Sonoma County tells waste hauler North Bay Corp. to clean up trash piles

Sonoma County’s dominant waste hauler, North Bay Corp., has been told to clean up the large piles of trash that have been accumulating at two Santa Rosa recycling facilities.|

Sonoma County’s health department has issued a cease and desist order against a Santa Rosa recycling center over the large piles of trash that have been accumulating at its Santa Rosa facility.

The county Department of Health Services issued the Aug. 28 order against North Bay Corp., a division of the Ratto Group, the county’s dominant waste hauler, for two recycling sites on opposite sides of Standish Avenue just south of the city.

The order stems from a complaint the county received early last month that the company was operating an illegal solid waste facility. Officials investigated and found massive piles of garbage inside buildings and uncovered outside.

Recycling facilities in the state are allowed to operate without the stringent regulations on solid waste facilities as long as three conditions exist, explained Christine Sosko, the county’s environmental health and safety director. Material must be separated for reuse; no more than 1 percent of that waste can be “putrescible,” or prone to rotting; and no more than 10 percent can be “residual waste,” meaning anything that’s not recyclable - essentially garbage.

Inspectors, after visiting the sites and consulting with the operators, found that a facility at 3400 Standish Ave., Empire Recycling, was processing 21 percent garbage, while a North Bay Corp. facility across the street at 3417 Standish was processing 27 percent garbage, according to the order.

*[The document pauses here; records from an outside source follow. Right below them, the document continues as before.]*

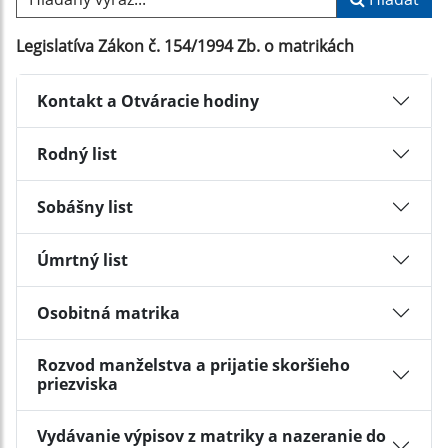
Legislatíva Zákon č. 154/1994 Zb. o matrikách
Kontakt a Otváracie hodiny
Rodný list
Sobášny list
Úmrtný list
Osobitná matrika
Rozvod manželstva a prijatie skoršieho
priezviska
Vydávanie výpisov z matriky a nazeranie do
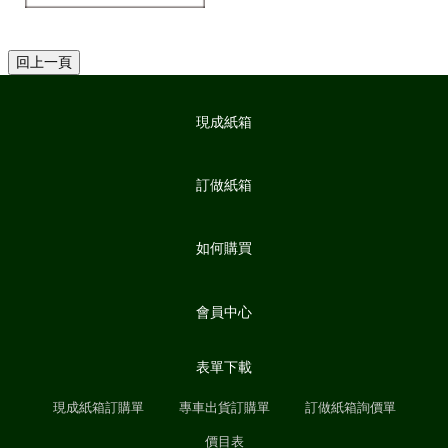
現成紙箱
訂做紙箱
如何購買
會員中心
表單下載
現成紙箱訂購單
專車出貨訂購單
訂做紙箱詢價單
價目表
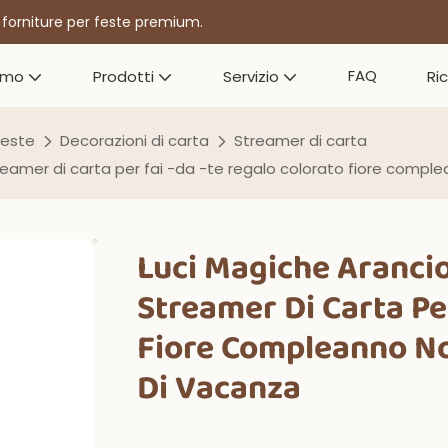
r forniture per feste premium.
FAQ
amo
Prodotti
Servizio
Ri
feste
Decorazioni di carta
Streamer di carta
reamer di carta per fai -da -te regalo colorato fiore compl
Luci Magiche Arancio
Streamer Di Carta Pe
Fiore Compleanno No
Di Vacanza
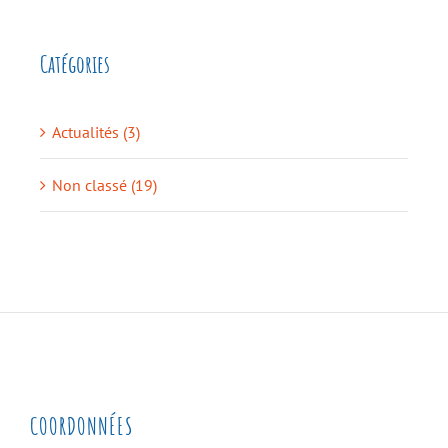
Catégories
Actualités (3)
Non classé (19)
COORDONNÉES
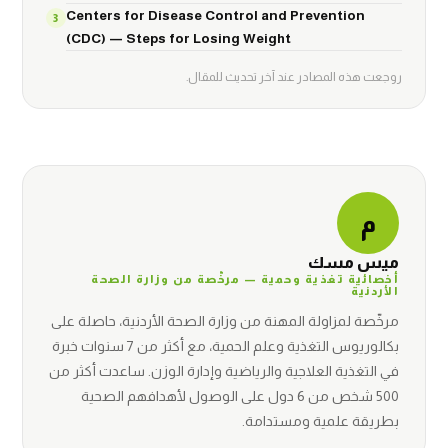
Centers for Disease Control and Prevention
(CDC) — Steps for Losing Weight
روجعت هذه المصادر عند آخر تحديث للمقال.
م
ميس مسك
أخصائية تغذية وحمية — مرخّصة من وزارة الصحة
الأردنية
مرخّصة لمزاولة المهنة من وزارة الصحة الأردنية، حاصلة على
بكالوريوس التغذية وعلم الحمية، مع أكثر من 7 سنوات خبرة
في التغذية العلاجية والرياضية وإدارة الوزن. ساعدت أكثر من
500 شخص من 6 دول على الوصول لأهدافهم الصحية
بطريقة علمية ومستدامة.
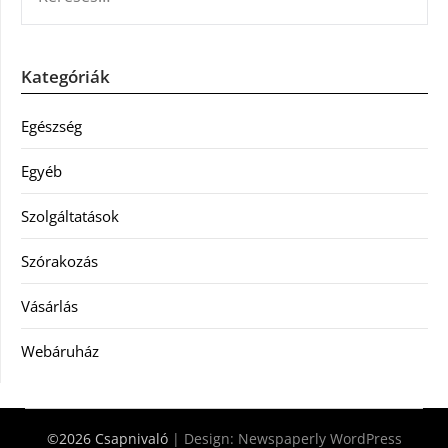
Kategóriák
Egészség
Egyéb
Szolgáltatások
Szórakozás
Vásárlás
Webáruház
©2026 Csapnivaló
| Design:
Newspaperly WordPress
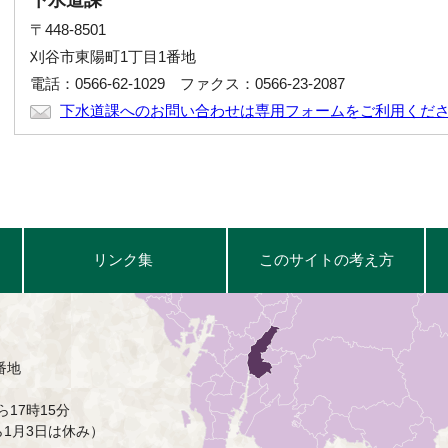
〒448-8501
刈谷市東陽町1丁目1番地
電話：0566-62-1029 ファクス：0566-23-2087
下水道課へのお問い合わせは専用フォームをご利用くだ
リンク集
このサイトの考え方
番地
17時15分
ら1月3日は休み）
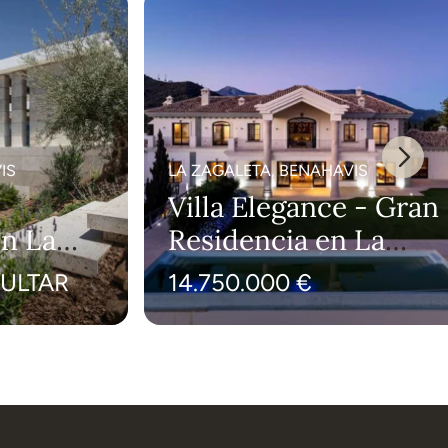
IS
LA ZAGALETA, BENAHAVIS
Villa Elegance - Gran
en La
Residencia en La
Zagaleta
ULTAR
14.750.000 €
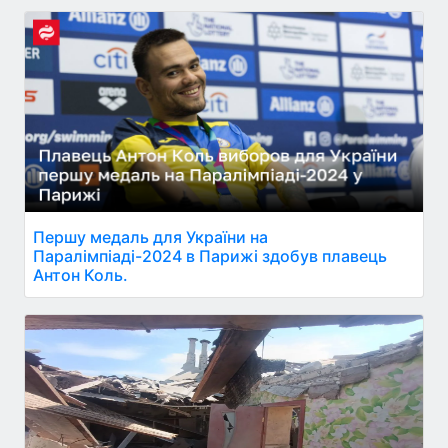
Першу медаль для України на
Паралімпіаді-2024 в Парижі здобув плавець
Антон Коль.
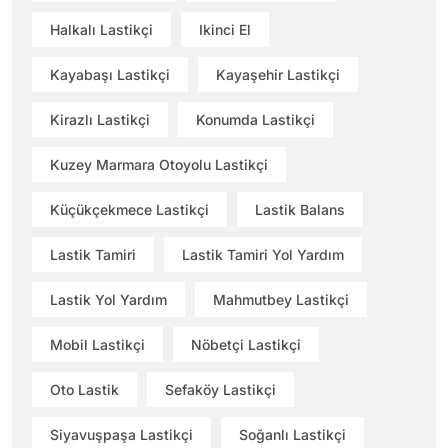
Halkalı Lastikçi
Ikinci El
Kayabaşı Lastikçi
Kayaşehir Lastikçi
Kirazlı Lastikçi
Konumda Lastikçi
Kuzey Marmara Otoyolu Lastikçi
Küçükçekmece Lastikçi
Lastik Balans
Lastik Tamiri
Lastik Tamiri Yol Yardım
Lastik Yol Yardım
Mahmutbey Lastikçi
Mobil Lastikçi
Nöbetçi Lastikçi
Oto Lastik
Sefaköy Lastikçi
Siyavuşpaşa Lastikçi
Soğanlı Lastikçi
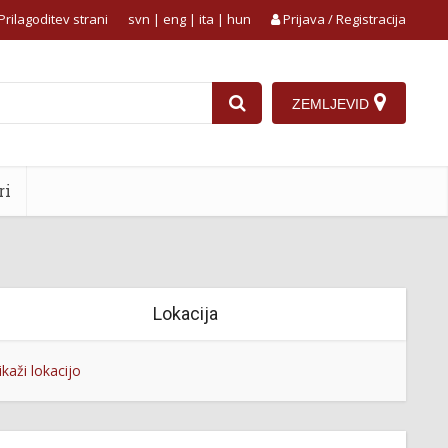
Prilagoditev strani
svn
|
eng
|
ita
|
hun
Prijava / Registracija
ZEMLJEVID
ri
Lokacija
ikaži lokacijo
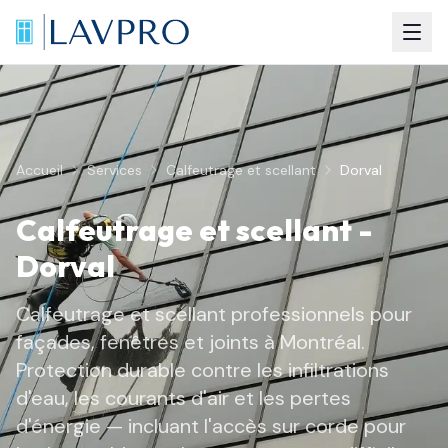
Accueil
Services
Calfeutrage et scellant
Dorval
Calfeutrage et scellant
-
Dorval
Calfeutrage et scellant professionnels pour
façades, fenêtres et joints à Montréal.
Protection durable contre les infiltrations
d'eau, les courants d'air et les pertes
d'énergie — incluant l'accès sur corde pour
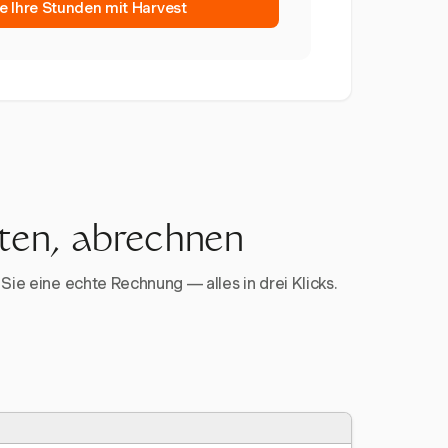
e Ihre Stunden mit Harvest
rten, abrechnen
Sie eine echte Rechnung — alles in drei Klicks.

Inspectors noted birds and rats crawling across mounds of recyclables and garbage 12 feet deep and piles of tires intending for recycling. Recycled material and garbage also had been pushed together, and broken areas of concrete made it difficult to clean surfaces, Sosko said.

If the problems aren’t cleared up, North Bay Corp. could be hit with fines for violating the solid waste permit rules, which the county is required to enforce on behalf of CalRecycle, the state waste agency. The county can levy fines of up to $5,000 per day, Sosko said.

North Bay Corp. representatives have made no secret of the challenges they face from people putting garbage in blue recycling bins. They told county inspectors that about 50 percent of the material being collected in the curbside bins is non-recyclable.

In interviews in May, they said that a large number of their 145,000 residential and commercial customers appear to be stuffing household garbage into blue bins.

Also, the bottom has dropped out of the global recyclables market, and both those factors were behind the company’s request for temporary rate increases of $1 per month from the eight Sonoma County cities where North Bay Corp. operates.

Those rate increases have yet to be approved. Meanwhile, despite an education campaign aimed at curbside customers, the garbage continues to pile up at the hauler’s two Santa Rosa sites.

Company officials are working on a plan that they expect to share with county officials this week, said Eric Koenigshofer, the former county supervisor who represents the company.

“Our first order of business is to do everything we can to push the number below the 10 percent,” Koenigshofer said.

An expanded education campaign is likely, as well as identifying routes that have problems and taking additional measures in those areas, Koenigshofer said. That step could involve drivers inspecting bins for garbage, issuing warnings, and, if necessary, refusing to pick up the contents, he said.

“People do have to own some responsibility around what gets in the cans,” he said. “The quickest way to (address the problem) is if the lightbulb went off in the head of every single user in the county, cities and unincorporated areas, and they said, ‘I’m not going to throw garbage in the blue can anymore.’?”